▶ [How to complete this task]:
Would you write out every entry exactly, but without the pictures?

▶ [Data excerpts]:

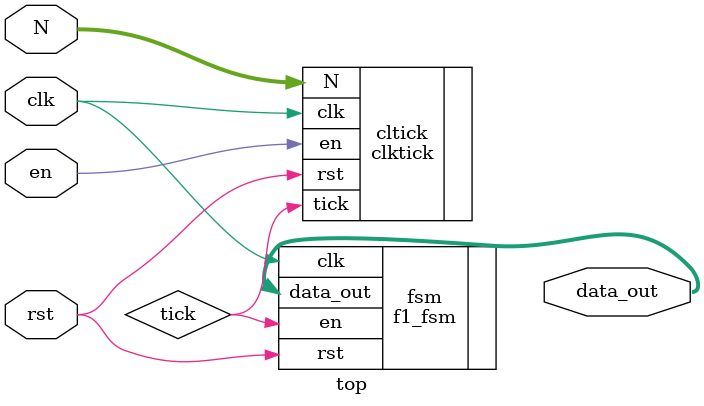
<source format=sv>
module top#(
    parameter WIDTH = 8
)
(
    input logic clk,
    input logic rst,
    input logic en,
    input logic [WIDTH-1:0] N,
    output logic [WIDTH-1:0] data_out
);

logic tick;

clktick cltick (
    .clk(clk),
    .rst(rst),
    .en(en),
    .N(N),
    .tick(tick)
);

f1_fsm fsm(
    .clk(clk),
    .rst(rst),
    .en(tick),
    .data_out(data_out)
);

endmodule

</source>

▶ [Your solution]:
<source format=sv>
module top#(
    parameter WIDTH = 8
)
(
    input logic clk,
    input logic rst,
    input logic en,
    input logic [WIDTH-1:0] N,
    output logic [WIDTH-1:0] data_out
);

logic tick;

clktick cltick (
    .clk(clk),
    .rst(rst),
    .en(en),
    .N(N),
    .tick(tick)
);

f1_fsm fsm(
    .clk(clk),
    .rst(rst),
    .en(tick),
    .data_out(data_out)
);

endmodule

</source>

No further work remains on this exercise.